Это не твой ли приятель развлекался здесь с моим сейфом?
– Нет. Но о звонке я знаю. Ты солгал нам.
– Чушь. Не было никакого звонка. Точнее, Карл звонил по
дороге домой. Я приехал утром и обнаружил его в кабинете мертвым. Люди,
посетившие меня в Венесуэле, весьма настойчивы и никакими средствами не
брезгуют, но я, признаться, удивился, что они и сюда добрались, ну и огорчился,
конечно. Однако вернемся к твоему отцу. Надеюсь, дату его рождения ты помнишь?
– Разумеется, помню.
– Ну а теперь вспомни, что успела прочитать в этих
бумагах. Кое-что я добавлю от себя, то, чего здесь нет. Итак, моя мать родилась
в сороковом, а в сорок первом Вернер оказался в Риге, кстати, в его родном
городе. Кому он писал эти письма? Девушке, в которую был влюблен еще в детстве,
предположение напрашивается само собой, верно? Логично также предположить, что
они встретились.
– Ты знаешь имя этой девушки? – с волнением спросила я.
– Марта. В одном из писем он ее так называет.
– А фамилия?
– Понятия не имею, – пожал плечами Макс. – Он тщательно
скрывал ее от посторонних глаз, хотя везде таскал с собой. Моя бабка о шалостях
мужа очень скоро узнала, но… он оставил ее упреки без внимания. С июня сорок
первого года они ни разу не виделись, она так и умерла, ничего не зная о его
судьбе. Последний из соратников видел его в октябре сорок четвертого, никакой
женщины он не упоминает.
Зато есть два любопытных рассказа о том, как Ральф Вернер в
одиночку дважды переходил линию фронта: первый раз, когда русские стояли под
Ригой, второй раз уже после того, как город сдали. Что ему там понадобилось?

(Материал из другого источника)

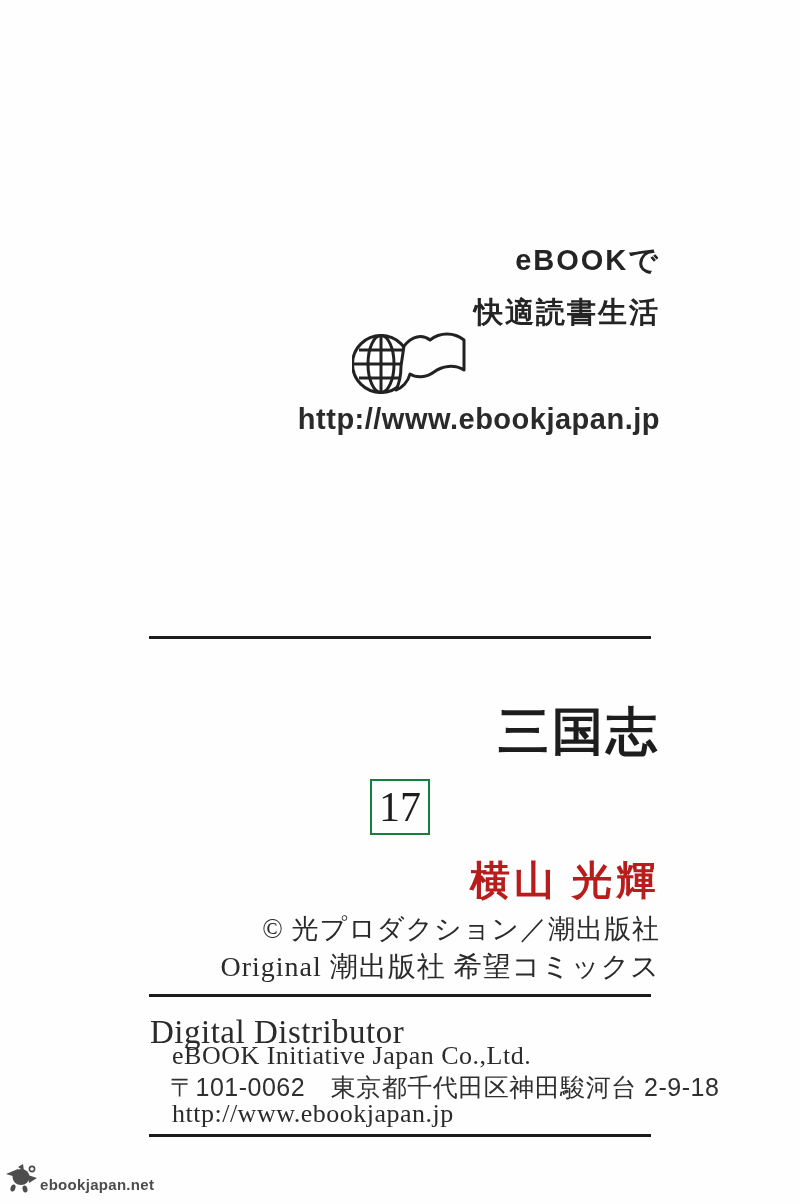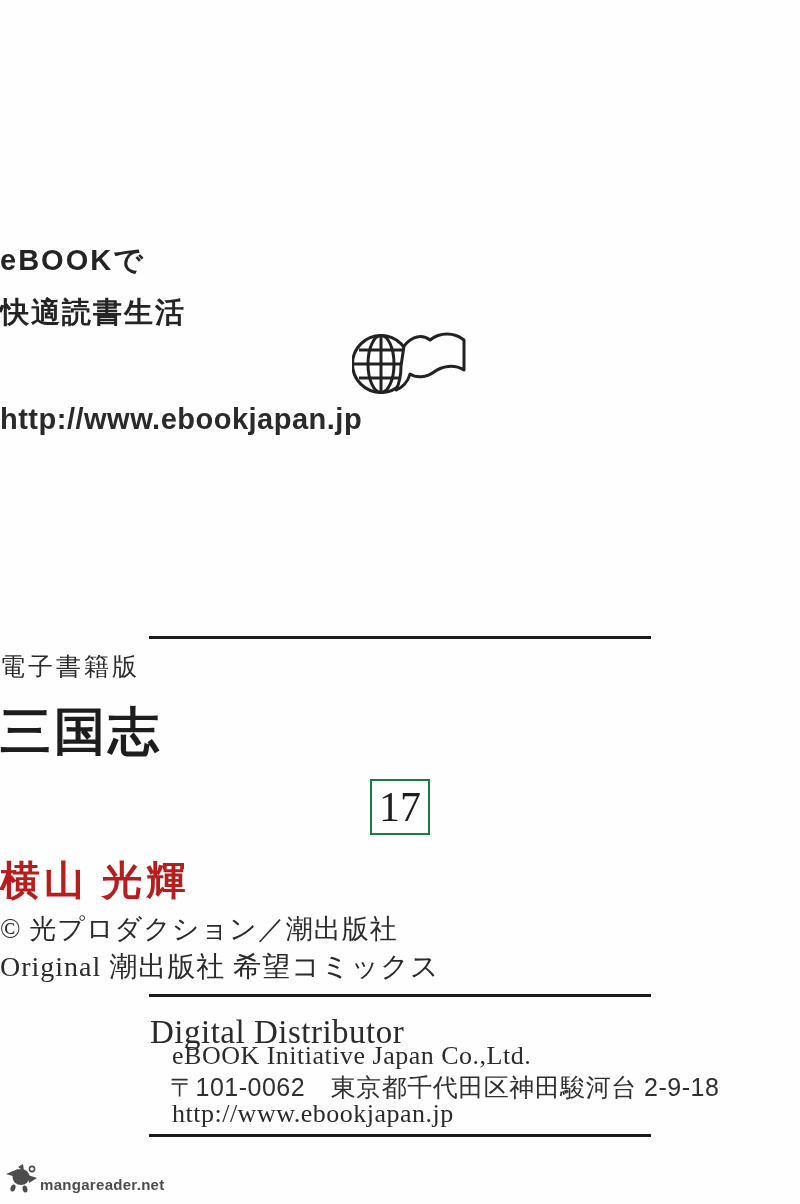--- a/index.html
+++ b/index.html
@@ -23,7 +23,7 @@
     position: absolute;
     left: 0;
     width: 660px;
-    text-align: left;
+    text-align: right;
     white-space: nowrap;
   }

– Два этих ящика? Макс засмеялся.
– Псков довольно далеко от Риги, в одиночку преодолеть
несколько сотен километров по глубокому тылу противника? Не думаю, что дед был
идиотом. Туда его гнало нечто совсем другое.
– Что же?
– Он искал ту самую женщину. Почему бы и нет? Хотя,
если тебе больше нравится версия, что твой отец купил письма на блошином рынке…
– Женщина? – зло засмеялась я. – Чтобы такой мерзавец,
как твой дед, стал рисковать головой из-за женщины?